So the question begs, are we Mexicans or Mexican’ts?

 We desperately need to break the mold that most so-called Mexican-American leaders are still using, such as “voice our concerns,” as the same-o, same-o political approach to improve our education or economic status from where they were two or more generations ago.

And even if a few of our people do get in the political arena, their allegiance is mostly to whites, blacks, or the union because historically, at least in Toledo, they are the ones who have the political power, money, and organized voice.  

The generations of Latino men and women, working long and physically demanding poverty-wage jobs, are just about gone across the United States including in Toledo—unless you are a new arrival to the country and are starting from the bottom in order to provide better opportunities for your children.

Most Mexican-Americans living in NW Ohio have had at least two or three generations to produce high school and college graduates. Yet, much of our younger and older workforce are still in the service industry—cooking, serving, cleaning, changing (linen, tires, roofs, diapers, and so forth), stocking, nurses’ aiding, home health-care aiding, or everyone’s aiding.

Do we have professionals in the workforce? Of course!

But, when you have over a 60-percent dropout rate from high school and almost an equal amount from freshmen entering college, this is no longer acceptable!

And now, with even greater concern for Latinos’ economic future, a recently published article by The Blade about the new and upcoming job creations for our area via the Toledo-Lucas County Economic Development and Innovation Plan (TLCEDIP), commissioned by the Toledo-Lucas County Port Authority, clearly reveals that Latino parents and their school-bound children are nowhere near ready to meet the high technology workforce needed to insure that the employment demands of the non-manufacturing and service industry in this region are met.  

We have become so separated from each other that even, at the turn of the century, Emiliano Zapata recognized how slow in progress our people had become under Spanish rule when he said, “No hay una cosa mas triste que ver un esclavo satisfecho.”

Roughly translated, ‘There is nothing worse than to see a mexicano(a), who is satisfied being a school dropout, cleaning up after other people as a job, and no hope of raising their kids in their own home.’

Another profound and timely statement to keep in mind is “Si Se Puede.” Roughly translated for our times: we must reach into our neighborhoods and hold each other accountable to higher standards—socially, economically, and educationally, because the only handouts left are having no shame.

Editor’s Note: While very similar in appearance, the photo above does not depict Ramón Pérez but superhero Emiliano Zapata! ¡Viva Zapata!

PROVIDED DATA:
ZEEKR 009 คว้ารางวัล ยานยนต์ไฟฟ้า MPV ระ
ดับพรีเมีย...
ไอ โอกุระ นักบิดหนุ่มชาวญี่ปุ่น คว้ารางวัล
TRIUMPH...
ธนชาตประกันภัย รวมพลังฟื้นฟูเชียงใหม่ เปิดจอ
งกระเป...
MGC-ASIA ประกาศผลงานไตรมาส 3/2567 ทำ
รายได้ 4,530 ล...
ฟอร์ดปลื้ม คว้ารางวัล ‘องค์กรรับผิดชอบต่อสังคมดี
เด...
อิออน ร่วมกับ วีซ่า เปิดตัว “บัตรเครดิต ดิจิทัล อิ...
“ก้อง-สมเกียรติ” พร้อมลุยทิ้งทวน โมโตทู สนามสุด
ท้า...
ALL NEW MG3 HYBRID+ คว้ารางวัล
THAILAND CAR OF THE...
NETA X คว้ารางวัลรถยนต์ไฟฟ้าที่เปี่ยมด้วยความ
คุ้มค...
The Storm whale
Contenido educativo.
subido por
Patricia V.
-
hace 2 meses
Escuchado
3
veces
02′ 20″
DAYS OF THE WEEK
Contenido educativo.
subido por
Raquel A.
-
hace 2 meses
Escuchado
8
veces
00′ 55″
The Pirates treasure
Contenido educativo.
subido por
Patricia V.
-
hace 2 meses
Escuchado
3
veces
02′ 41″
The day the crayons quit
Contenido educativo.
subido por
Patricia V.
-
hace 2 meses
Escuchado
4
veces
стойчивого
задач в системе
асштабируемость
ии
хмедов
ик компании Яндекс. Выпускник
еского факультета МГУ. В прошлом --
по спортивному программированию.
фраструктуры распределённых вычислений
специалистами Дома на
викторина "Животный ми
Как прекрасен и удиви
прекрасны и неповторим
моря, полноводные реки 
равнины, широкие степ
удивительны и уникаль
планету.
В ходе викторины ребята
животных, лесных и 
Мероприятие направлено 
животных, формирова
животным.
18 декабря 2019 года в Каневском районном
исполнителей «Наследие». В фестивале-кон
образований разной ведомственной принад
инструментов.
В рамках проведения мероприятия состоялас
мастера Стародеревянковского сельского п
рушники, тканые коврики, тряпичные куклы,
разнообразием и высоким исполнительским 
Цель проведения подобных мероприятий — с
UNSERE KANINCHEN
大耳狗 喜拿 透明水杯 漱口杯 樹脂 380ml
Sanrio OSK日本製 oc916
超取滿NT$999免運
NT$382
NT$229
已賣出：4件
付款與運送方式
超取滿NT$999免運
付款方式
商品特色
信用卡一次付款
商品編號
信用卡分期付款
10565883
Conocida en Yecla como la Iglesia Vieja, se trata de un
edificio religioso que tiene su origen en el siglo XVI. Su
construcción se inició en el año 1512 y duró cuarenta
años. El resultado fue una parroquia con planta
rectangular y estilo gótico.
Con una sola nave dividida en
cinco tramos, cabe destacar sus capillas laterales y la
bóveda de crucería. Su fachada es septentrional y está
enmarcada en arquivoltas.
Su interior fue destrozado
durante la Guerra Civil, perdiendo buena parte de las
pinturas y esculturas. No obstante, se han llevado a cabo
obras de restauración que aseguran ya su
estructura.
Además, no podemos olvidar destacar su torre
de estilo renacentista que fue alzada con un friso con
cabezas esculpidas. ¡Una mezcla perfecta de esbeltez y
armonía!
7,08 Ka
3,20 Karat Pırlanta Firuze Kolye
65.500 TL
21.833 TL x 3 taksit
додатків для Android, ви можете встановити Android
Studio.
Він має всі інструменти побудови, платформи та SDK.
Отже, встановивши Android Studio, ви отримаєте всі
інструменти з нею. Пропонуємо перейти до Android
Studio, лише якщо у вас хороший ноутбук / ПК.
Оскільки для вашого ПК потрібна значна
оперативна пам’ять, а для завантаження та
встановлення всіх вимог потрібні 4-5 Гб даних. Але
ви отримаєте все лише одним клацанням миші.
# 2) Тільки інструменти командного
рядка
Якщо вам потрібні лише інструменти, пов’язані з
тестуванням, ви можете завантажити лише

TASK REQUIREMENTS: In the opinion piece on Mexican-Americans in Toledo, which body commissioned the Toledo-Lucas County Economic Development and Innovation Plan?

TASK RESPONSE: The Toledo-Lucas County Port Authority.